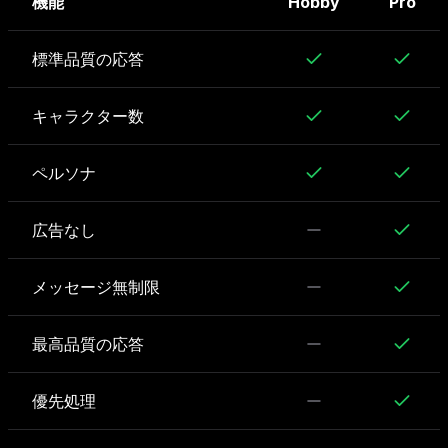
機能
Hobby
Pro
標準品質の応答
キャラクター数
ペルソナ
広告なし
メッセージ無制限
最高品質の応答
優先処理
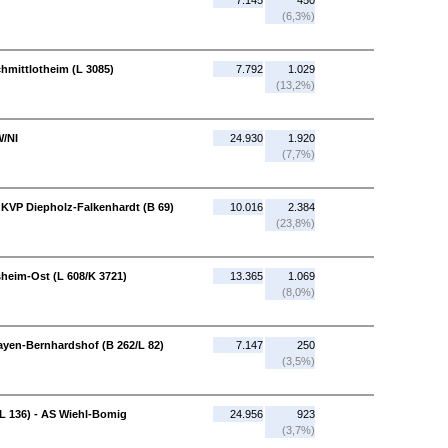
7.145
450
(6,3%)
hmittlotheim (L 3085)
7.792
1.029
(13,2%)
W/NI
24.930
1.920
(7,7%)
 KVP Diepholz-Falkenhardt (B 69)
10.016
2.384
(23,8%)
sheim-Ost (L 608/K 3721)
13.365
1.069
(8,0%)
ayen-Bernhardshof (B 262/L 82)
7.147
250
(3,5%)
 136) - AS Wiehl-Bomig
24.956
923
(3,7%)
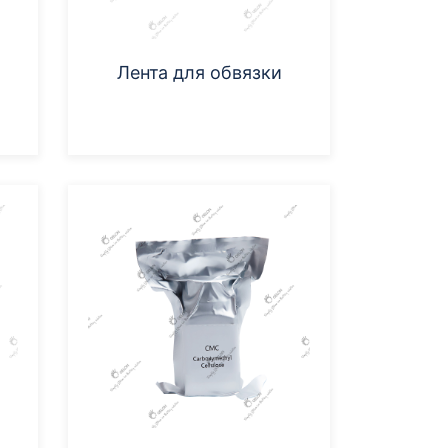
Лента для обвязки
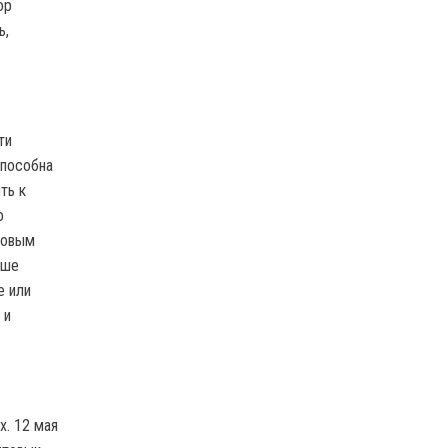
ор
ь,
ти
способна
ть к
о
новым
чше
е или
 и
х. 12 мая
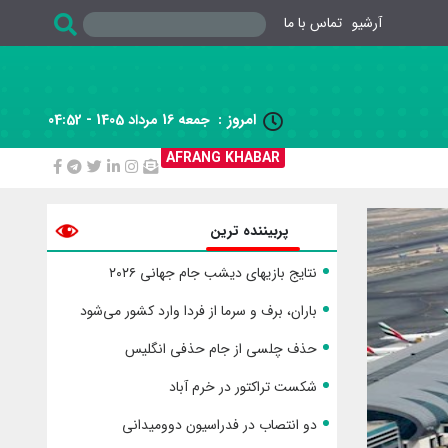
آرشیو
تماس با ما
امروز :
جمعه 16 مرداد 1405 - 04:52

AFRANG KHABAR
پربیننده ترین
نتایج بازیهای دیشب جام جهانی ۲۰۲۶
باران، برف و سرما از فردا وارد کشور می‌شود
حذف چلسی از جام حذفی انگلیس
شکست تراکتور در خرم آباد
دو انتصاب در فدراسیون دوومیدانی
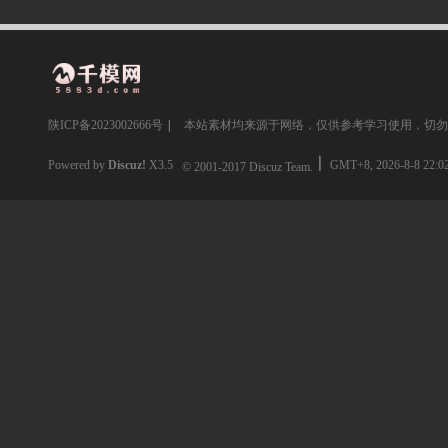
陕ICP备2023002666号
|
本站素材均来源于网络，仅供参考学习使用，切勿
Powered by
Discuz!
X3.5
GMT+8, 2026-8-8 22:0
© 2001-2017
Discuz Team.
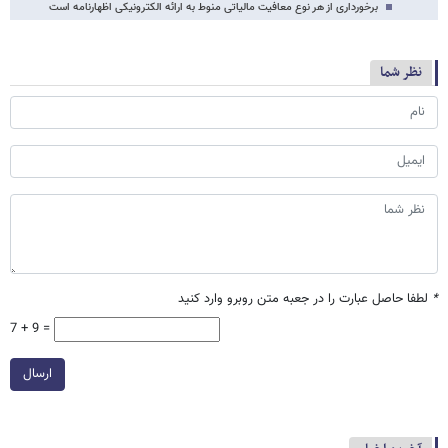
برخورداری از هر نوع معافیت‌ مالیاتی منوط به ارائه الکترونیکی اظهارنامه است
نظر شما
*
لطفا حاصل عبارت را در جعبه متن روبرو وارد کنید
7 + 9 =
ارسال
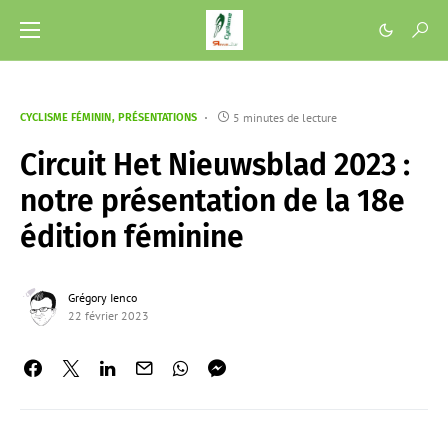
5 minutes de lecture
CYCLISME FÉMININ
PRÉSENTATIONS
Circuit Het Nieuwsblad 2023 :
notre présentation de la 18e
édition féminine
Grégory Ienco
22 février 2023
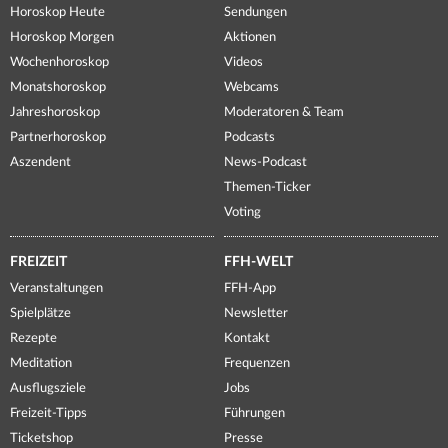
Horoskop Heute
Sendungen
Horoskop Morgen
Aktionen
Wochenhoroskop
Videos
Monatshoroskop
Webcams
Jahreshoroskop
Moderatoren & Team
Partnerhoroskop
Podcasts
Aszendent
News-Podcast
Themen-Ticker
Voting
FREIZEIT
FFH-WELT
Veranstaltungen
FFH-App
Spielplätze
Newsletter
Rezepte
Kontakt
Meditation
Frequenzen
Ausflugsziele
Jobs
Freizeit-Tipps
Führungen
Ticketshop
Presse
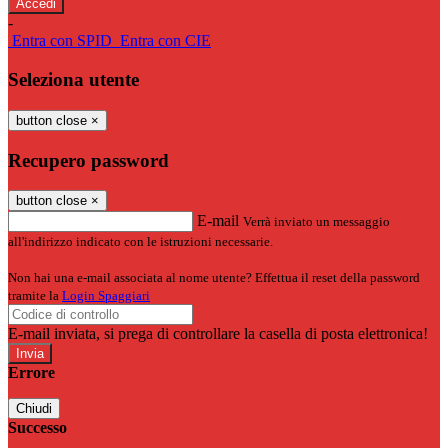
-
Entra con SPID
Entra con CIE
Seleziona utente
button close
×
Recupero password
button close
×
E-mail
Verrà inviato un messaggio
all'indirizzo indicato con le istruzioni necessarie.
Non hai una e-mail associata al nome utente? Effettua il reset della password
tramite la
Login Spaggiari
E-mail inviata, si prega di controllare la casella di posta elettronica!
Errore
Chiudi
Successo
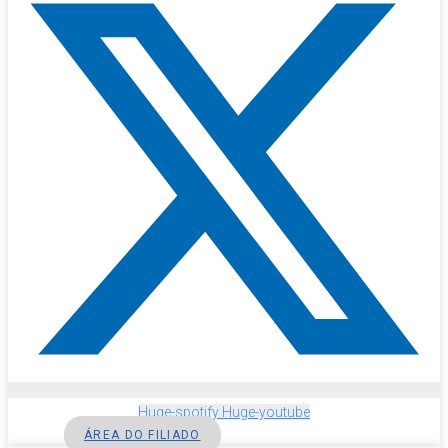
Huge-spotify
Huge-youtube
ÁREA DO FILIADO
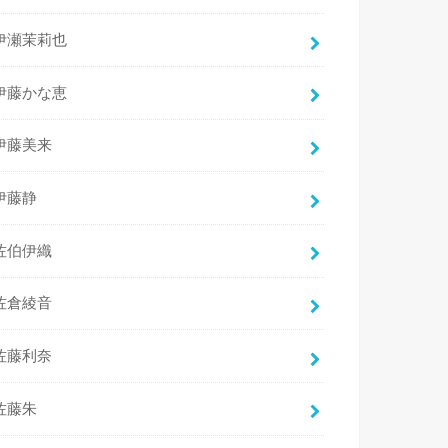
伊瀬茉莉也
伊藤かな恵
伊藤美来
伊藤静
佐伯伊織
佐倉綾音
佐藤利奈
佐藤朱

++++++++

Reproduce everything in the records from the line containing "برخورداری از هر" down to their end, both ends included. Leave the pictures out of your answer.

برخورداری از هر نوع معافیت‌ مالیاتی منوط به ارائه الکترونیکی اظهارنامه است
نظر شما
*
لطفا حاصل عبارت را در جعبه متن روبرو وارد کنید
7 + 9 =
ارسال
5 minutes de lecture
CYCLISME FÉMININ
PRÉSENTATIONS
Circuit Het Nieuwsblad 2023 :
notre présentation de la 18e
édition féminine
Grégory Ienco
22 février 2023
Horoskop Heute
Sendungen
Horoskop Morgen
Aktionen
Wochenhoroskop
Videos
Monatshoroskop
Webcams
Jahreshoroskop
Moderatoren & Team
Partnerhoroskop
Podcasts
Aszendent
News-Podcast
Themen-Ticker
Voting
FREIZEIT
FFH-WELT
Veranstaltungen
FFH-App
Spielplätze
Newsletter
Rezepte
Kontakt
Meditation
Frequenzen
Ausflugsziele
Jobs
Freizeit-Tipps
Führungen
Ticketshop
Presse
-
Entra con SPID
Entra con CIE
Seleziona utente
button close
×
Recupero password
button close
×
E-mail
Verrà inviato un messaggio
all'indirizzo indicato con le istruzioni necessarie.
Non hai una e-mail associata al nome utente? Effettua il reset della password
tramite la
Login Spaggiari
E-mail inviata, si prega di controllare la casella di posta elettronica!
Errore
Chiudi
Successo
Huge-spotify
Huge-youtube
ÁREA DO FILIADO
伊瀬茉莉也
伊藤かな恵
伊藤美来
伊藤静
佐伯伊織
佐倉綾音
佐藤利奈
佐藤朱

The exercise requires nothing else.